Menurut Gisele, 2002 ada beberapa kontra indikasi bagi dilakukannya intubasi endotrakheal
antara lain :

a. Beberapa keadaan trauma jalan nafas atau obstruksi yang tidak memungkinkan untuk
dilakukannya intubasi. Tindakan yang harus dilakukan adalah cricothyrotomy pada beberapa
kasus.

b. Trauma servikal yang memerlukan keadaan imobilisasi tulang vertebra servical, sehingga
sangat sulit untuk dilakukan intubasi. Kesukaran yang sering dijumpai dalam intubasi
endotrakheal (Mansjoer Arif et.al., 2000) biasanya dijumpai pada pasien-pasien dengan :
a. Otot-otot leher yang pendek dengan gigi geligi yang lengkap.

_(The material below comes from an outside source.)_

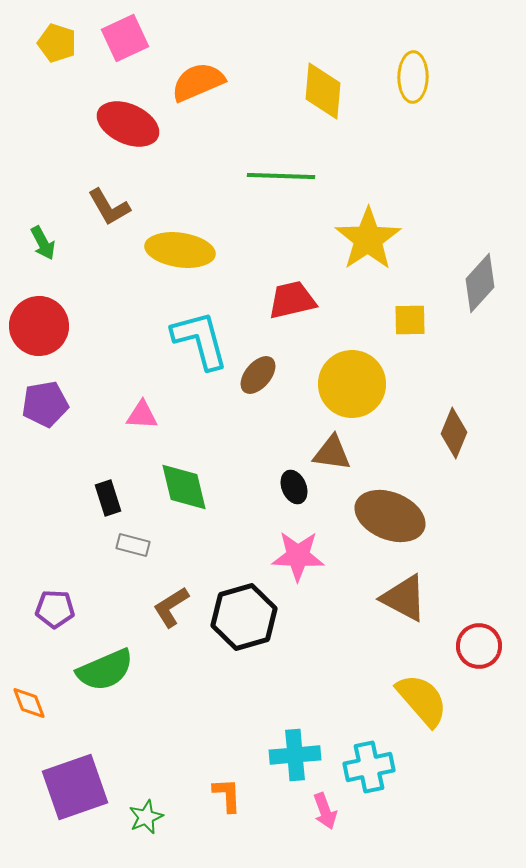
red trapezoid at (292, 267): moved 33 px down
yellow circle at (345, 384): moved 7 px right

b. Recoding lower jaw dengan angulus mandibula yang tumpul. Jarak antara mental symphisis
dengan lower alveolar margin yang melebar memerlukan depresi rahang bawah yang lebih lebar
selama intubasi.

c. Mulut yang panjang dan sempit dengan arcus palatum yang tinggi. Gigi incisium atas yang
menonjol (rabbit teeth).

d. Kesukaran membuka rahang, seperti multiple arthritis yang menyerang sendi


temporomandibuler, spondilitis servical spine.

e. Abnormalitas pada servical spine termasuk achondroplasia karena

fleksi kepala pada leher di sendi atlanto occipital.

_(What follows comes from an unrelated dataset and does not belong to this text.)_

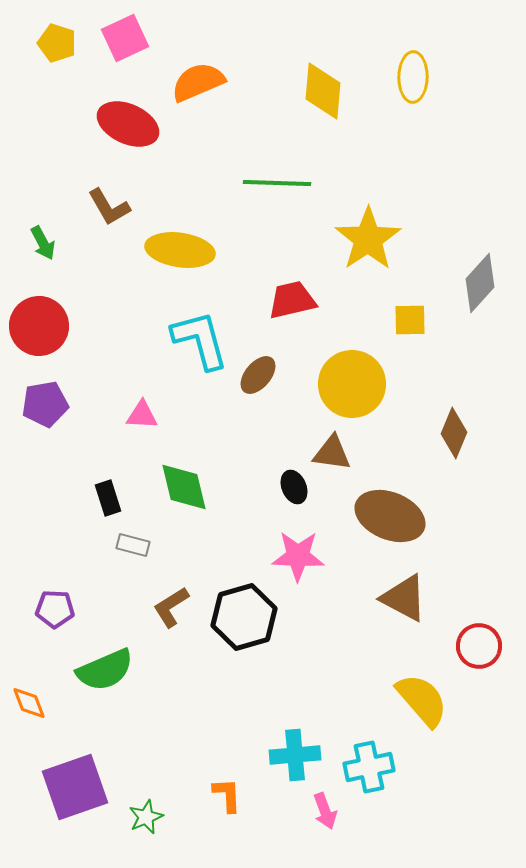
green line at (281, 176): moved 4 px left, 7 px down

f. Kontraktur jaringan leher sebagai akibat combusio yang menyebabkan fleksi leher. Dalam
melakukan suatu tindakan intubasi,

perlu diikuti beberapa prosedur yang telah ditetapkan antara lain :

a. Persiapan. Pasien sebaiknya diposisikan dalam posisi tidur terlentang, oksiput diganjal dengan
menggunakan alas kepala (bisa menggunakan bantal yang cukup keras atau botol infus 1 gram),
sehingga kepala dalam keadaan ekstensi serta trakhea dan laringoskop berada dalam satu garis
lurus.

b. Oksigenasi. Setelah dilakukan anestesi dan diberikan pelumpuh otot, lakukan oksigenasi
dengan pemberian oksigen 100% minimal dilakukan selama 2 menit. Sungkup muka dipegang
dengan tangan kiri dan balon dengan tangan kanan.

c. Laringoskop. Mulut pasien dibuka dengan tangan kanan dan gaganglaringoskop dipegang
dengan tangan kiri. Daun laringoskop dimasukkan dari sudut kiri dan lapangan pandang akan
terbuka. Daun laringoskop didorong ke dalam rongga mulut. Gagang diangkat dengan lengan kiri
dan akan terlihat uvula, faring serta epiglotis. Ekstensi kepala dipertahankan dengan tangan
kanan.Epiglotis diangkat sehingga tampak aritenoid dan pita suara yang tampak keputihan
berbentuk huruf V.

d. Pemasangan pipa endotrakheal.

Pipa dimasukkan dengan tangan kanan melalui sudut kanan mulut sampai balon pipa tepat
melewati pita suara. Bila perlu, sebelum memasukkan pipa asisten diminta untuk menekan laring
ke posterior sehingga pita suara akan dapat tampak dengan jelas. Bila mengganggu, stilet dapat
dicabut. Ventilasi atau oksigenasi diberikan dengan tangan kanan memompa balon dan tangan
kiri memfiksasi. Balon pipa dikembangkan dan daun laringoskop dikeluarkan selanjutnya pipa
difiksasi dengan plester.

e. Mengontrol letak pipa. Dada dipastikan mengembang saat diberikan ventilasi. Sewaktu
ventilasi, dilakukan auskultasi dada dengan stetoskop, diharapkan suara nafas kanan dan kiri
sama. Bila dada ditekan terasa ada aliran udara di pipa endotrakheal. Bila terjadi intubasi
endotrakheal akan terdapat tanda-tanda berupa suara nafas kanan berbeda dengan suara nafas
kiri, kadang-kadang timbul suara wheezing, sekret lebih banyak dan tahanan jalan nafas terasa
lebih berat. Jika ada ventilasi ke satu sisi seperti ini, pipa ditarik sedikit sampai ventilasi kedua
paru sama. Sedangkan bila terjadi intubasi ke daerah esofagus maka daerah epigastrum atau
gaster akan mengembang, terdengar suara saat ventilasi (dengan stetoskop), kadang-kadang
keluar cairan lambung, dan makin lama pasien akan nampak semakin membiru. Untuk hal
tersebut pipa dicabut dan intubasi dilakukan kembali setelah diberikan oksigenasi yang cukup.